By WILLIAM TUCKER WSJ.com 4/23/11
It's not easy being a supporter of nuclear energy these days. The events in Japan have confirmed many of the critics' worst predictions. We are way past Three Mile Island. It is not quite Chernobyl, but the possibilities of widespread radioactive contamination remain real.
Still, other energy technologies are not without risk. In 1944 a natural gas explosion in Cleveland leveled an entire neighborhood and killed 130 people. Yet we still pipe gas right into our homes. Coal mining killed 100,000 workers in the 20th century, and still kills an average of six a day in China, but we haven't given up coal. A hydroelectric dam collapsed in Japan during the earthquake, wiping away 1,800 homes and killing an undetermined number of people, yet nobody has paid much attention.
But talk about the risks of other energy sources really doesn't cut to the issue. The obvious question people are asking is, "Why do we have to mess with this nuclear stuff in the first place? Why do we have to risk these horrible accidents when other better technologies are available?" The answer is that there are no better alternatives available. If we are going to maintain our standard of living—or anything approximating it—without overwhelming the earth with pollution, we are going to have to master nuclear technology.
Consider: Uranium fuel rods sit in a reactor core for five years. During that time six ounces of their weight—six ounces!—will be completely transformed into energy. But the energy produced by that transformation will be enough to power a city the size of San Francisco for five years.

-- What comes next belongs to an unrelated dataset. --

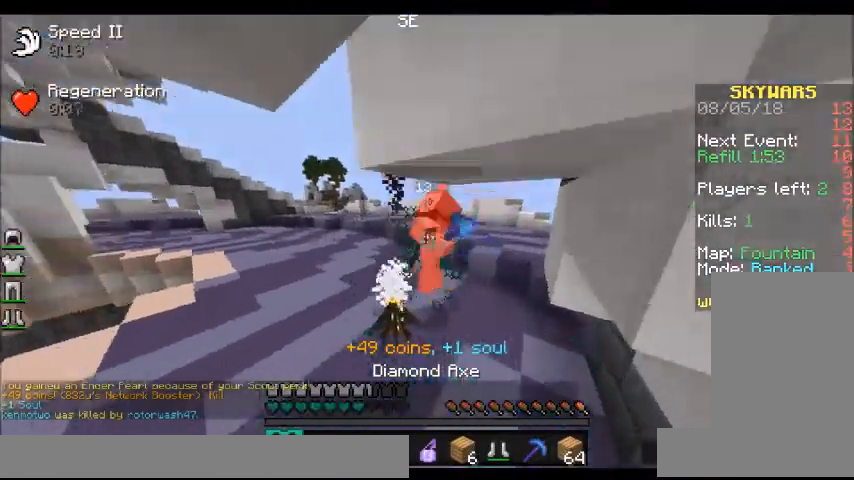
{"keys": ["w"], "mouse": ["left"], "events": [[33, "mouse_left", "up"], [133, "mouse_left", "down"], [200, "mouse_left", "up"], [300, "mouse_left", "down"], [334, "mouse_left", "up"], [434, "mouse_left", "down"]]}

A coal plant must be fed by a 100-car freight train arriving every 30 hours. A nuclear reactor is refueled by a fleet of six trucks arriving once every two years. There are 283 coal mines in West Virginia and 449 in Kentucky. There are only 45 uranium mines in the entire world. Russia is offering to supply uranium to most of the developing world with the output from one mine. That is why the environmental impact of nuclear is infinitely smaller.
What about natural gas? Huge reservoirs of shale gas have been unlocked by hydrofracking. But "fracking" has been able to proceed so rapidly only because it has been exempted from federal regulations governing air and water pollution. Now that concern has arisen about damaged aquifers, natural gas production may slow as well.
So what about hydro, wind and solar? These energy sources will not bring about utopia. The only reason we don't object to the environmental effects of these renewables is because we haven't yet encountered them.
The amount of energy that can be derived from harnessing wind or water is about 15 orders of magnitude less than what can be derived from uranium. Thus a hydroelectric dam such as Hoover must back up a 250-square-mile reservoir (Lake Mead) in order to generate the same electricity produced by a reactor on one square mile.
Windmills require even more space, since air is less dense than water. Replacing just one of the two 1,000-megawatt reactors at Indian Point in Westchester County, N.Y., would require lining the Hudson River from New York to Albany with 45-story windmills one-quarter mile apart—and then they would generate electricity only about one-third of the time, when the wind is blowing.
Solar collectors must be built to the same scale. It would take 20 square miles of highly polished mirrors or photovoltaic cells to equal the output of one nuclear reactor—and then only when the sun shines. Such facilities may one day provide supplementary power or peaking output during hot summer afternoons, but they will never be able to supply the uninterrupted flow of electricity required by an industrial society.
It will be impossible to meet the consumer demands of a contemporary society without a reliable source of energy like nuclear. Other countries have already acknowledged this. There are 65 reactors under construction around the world (far safer and more advanced than the 30-year-old technology at Fukushima Daiichi), but none in the U.S.
The Russians' sale of uranium to the world comes with an offer to take back the "nuclear waste" and reprocess it into more fuel, at a profit. The Chinese have commercialized their first Integral Fast Breeder, a reactor that can burn any kind of "waste" and promises unlimited quantities of cheap energy.
We have become the world's predominant industrial power because our forebears were willing to take the risks and make the sacrifices necessary to develop new technologies—the steam engine, coal mining, electricity, automobiles, airplanes, electronics, space travel. If we are not willing to take this next set of risks, others will. Then the torch will be passed to another generation that is not our own and our children and grandchildren will live with the consequences.
Mr. Tucker is author of "Terrestrial Energy: How Nuclear Power Will Lead the Green Revolution and End America's Energy Odyssey" (Bartleby Press, 2010).